Most of the women (77%) in the survey reported that every pregnancy is a “blessing,” even the pregnancies over which the women may be upset…even the women with negative ambivalence. Those who felt that every pregnancy is a blessing expressed the greatest conflicted feelings if they thought it important to avoid a pregnancy because they are not in a position to have one because, for example, their finances or relationships were not secure. Among the women surveyed, 37% women with incomes three or more times the poverty level said they “didn’t mind getting pregnant” compared to 16% living at poverty levels. Just over half of college graduates said the same, compared to the 18-19% at lower educational levels. Married women were less likely to mind (29%) compared with single women (7%). Least likely to think every pregnancy is a blessing were women who would be upset over pregnancy and so thought it important to avoid pregnancy.

Another recent study explored the concept of unintended pregnancy and consequently babies as a “gift.” The researchers conducted indepth qualitative interviews with 28 women who did not desire a pregnancy but were at risk for one.
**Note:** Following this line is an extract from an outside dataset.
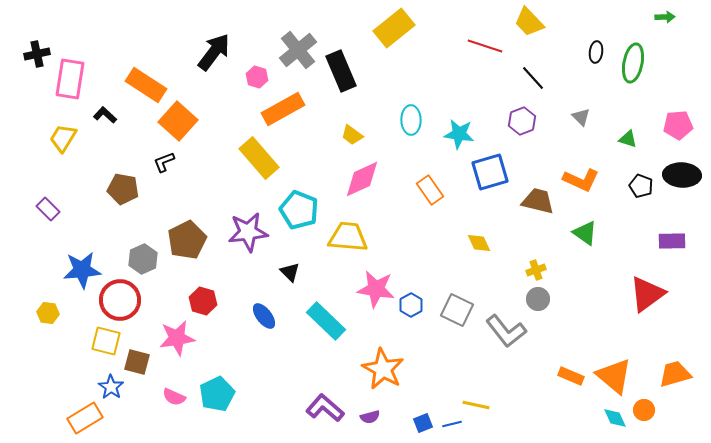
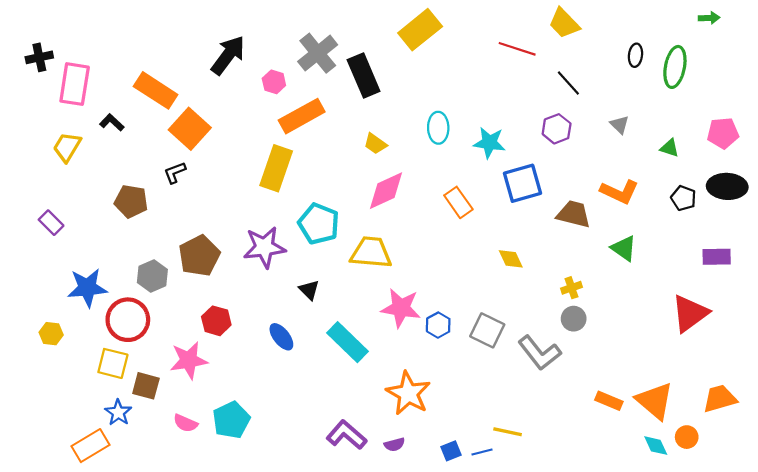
yellow rectangle: (259, 158) -> (276, 168), turned 60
Nearly all women had positive feelings toward babies themselves, even if they were to have a baby when they didn’t really want one. Their negative feelings arose from considering the experiences associated with having a baby, such as changing diapers and dealing with crying, and about effects a baby would have on their lives such as losing freedom and facing increased financial needs.[3] The researchers suggested that messages need to address both the positive and the negative emotions women may have about unintended pregnancy.

—Deborah Kowal, MA, PA, managing editor and co-author of Contraceptive Technology

[1] Mosher W, Jones J, Abma J. Nonuse of contraception among women at risk of unintended pregnancy in the United States. Contraception 2015; 92:170-6.

[2] Yoo SH, Guzzo KB, Hayford Sr. understanding the complexity of ambivalence toward pregnancy: does it predict inconsistent use of contraception. Biodemo Soc Biol 2014:60:49-66.

[3] Askelson NM, Losch ME, Thomas LJ, Reynolds JC. “Baby? Baby not?”: Exploring women’s narratives about ambivalence towards an unintended pregnancy. Women & Health 2015;55:842-58.